Yaşam öyle garip oyunlar oynar ki; bizler kendi dünyalarımızda
kaybolur gideriz.
Bazen isteyerek, bazen istemeyerek etrafımızdan habersiz oluruz.
Habersizlik; işimize gelir çoğunlukla çünkü.
O yüzden de bizden uzak, bize uzak yaşamlara dokunmak istemeyiz.
Oysa bazen o bizden uzak yaşamlara sıkıca dokunmak, hatta o
yaşamları hissetmek, hissederek anlamak gerek.
Çünkü o yaşamlar; aslında bizim yaşamlarımızdır.
Çünkü o yaşamlar; bizden daha gerçek
yaşamlardır.
Sıcaktırlar çünkü…
Saftırlar çünkü…
Her şeyden önemlisi; yürektendirler çünkü…

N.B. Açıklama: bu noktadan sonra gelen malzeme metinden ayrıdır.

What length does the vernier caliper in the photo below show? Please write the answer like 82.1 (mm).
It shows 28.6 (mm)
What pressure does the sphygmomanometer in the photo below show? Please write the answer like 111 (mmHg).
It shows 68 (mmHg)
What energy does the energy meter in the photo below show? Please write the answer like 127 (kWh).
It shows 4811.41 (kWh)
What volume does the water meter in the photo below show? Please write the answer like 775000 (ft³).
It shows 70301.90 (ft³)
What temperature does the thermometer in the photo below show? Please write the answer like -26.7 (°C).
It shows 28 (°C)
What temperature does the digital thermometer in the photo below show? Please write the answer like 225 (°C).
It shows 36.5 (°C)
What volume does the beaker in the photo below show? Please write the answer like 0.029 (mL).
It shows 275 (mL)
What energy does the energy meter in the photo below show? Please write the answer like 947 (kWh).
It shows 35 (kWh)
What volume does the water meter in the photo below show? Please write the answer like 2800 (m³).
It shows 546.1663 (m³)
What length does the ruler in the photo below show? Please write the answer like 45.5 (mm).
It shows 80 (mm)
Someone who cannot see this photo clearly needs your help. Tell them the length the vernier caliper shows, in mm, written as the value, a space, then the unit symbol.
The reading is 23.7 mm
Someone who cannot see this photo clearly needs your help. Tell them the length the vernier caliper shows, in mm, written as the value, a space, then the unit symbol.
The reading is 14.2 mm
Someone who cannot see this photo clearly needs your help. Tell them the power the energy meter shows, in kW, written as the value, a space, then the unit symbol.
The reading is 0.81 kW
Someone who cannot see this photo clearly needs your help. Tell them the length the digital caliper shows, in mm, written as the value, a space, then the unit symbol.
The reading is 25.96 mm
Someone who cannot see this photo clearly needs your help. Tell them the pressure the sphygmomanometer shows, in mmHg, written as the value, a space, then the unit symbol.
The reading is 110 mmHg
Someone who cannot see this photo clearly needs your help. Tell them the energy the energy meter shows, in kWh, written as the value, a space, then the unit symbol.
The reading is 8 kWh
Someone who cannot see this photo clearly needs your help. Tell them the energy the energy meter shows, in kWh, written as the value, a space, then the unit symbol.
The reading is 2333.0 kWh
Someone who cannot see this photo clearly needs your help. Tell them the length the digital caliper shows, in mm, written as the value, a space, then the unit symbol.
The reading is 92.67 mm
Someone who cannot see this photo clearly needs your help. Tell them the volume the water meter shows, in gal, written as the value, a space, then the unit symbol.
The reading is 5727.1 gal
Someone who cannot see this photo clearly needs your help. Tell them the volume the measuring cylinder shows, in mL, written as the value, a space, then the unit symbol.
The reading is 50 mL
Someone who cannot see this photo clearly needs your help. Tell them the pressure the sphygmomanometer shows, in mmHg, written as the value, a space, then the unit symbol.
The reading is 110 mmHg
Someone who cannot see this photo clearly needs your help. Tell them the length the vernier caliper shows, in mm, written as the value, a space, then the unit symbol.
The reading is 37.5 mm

Bunca yüreksizlik, bunca hainlik, bunca vurdumduymazlık içinde
bu; o kadar önemli, o kadar kutsal ki kıymetinin farkında bile
değiliz.
Yazık ki değiliz.
O yüzden de insanlığımız eksiktir.
Kendimize insanızdır çünkü…
Bencil olduğumuz içinde başka yaşamların nasıl yaşam mücadelesi
verdikleri çok umurumuzda olmaz.
Olmadığı içinde o yaşamların önlerinde; yaşamlarını
zorlaştırırcasına engelizdir.
Bazen bilerek, bazen bilmeyerek; varlığımızla,
düşüncelerimizle ve ne yazık ki lüzumsuz ahkâm kesmelerimizle
engelizdir.
Her zaman, her yerde söylediğim ‘Tanrı’nın insandaki
evi’ olan vicdanlarımızdan uzak tutarız onları çünkü…
Vicdanımıza bile engelizdir yani…
Aslına bakarsanız yaşamın hepimize oynattığı garip oyunda Tanrı
başrolü onlara vermiştir. Ve onlar bu rollerinin hakkını verirken,
bizler küçük rollerimizle bile onlara
engelizdir.
Sonra da utanmadan onlara “engelli” deriz.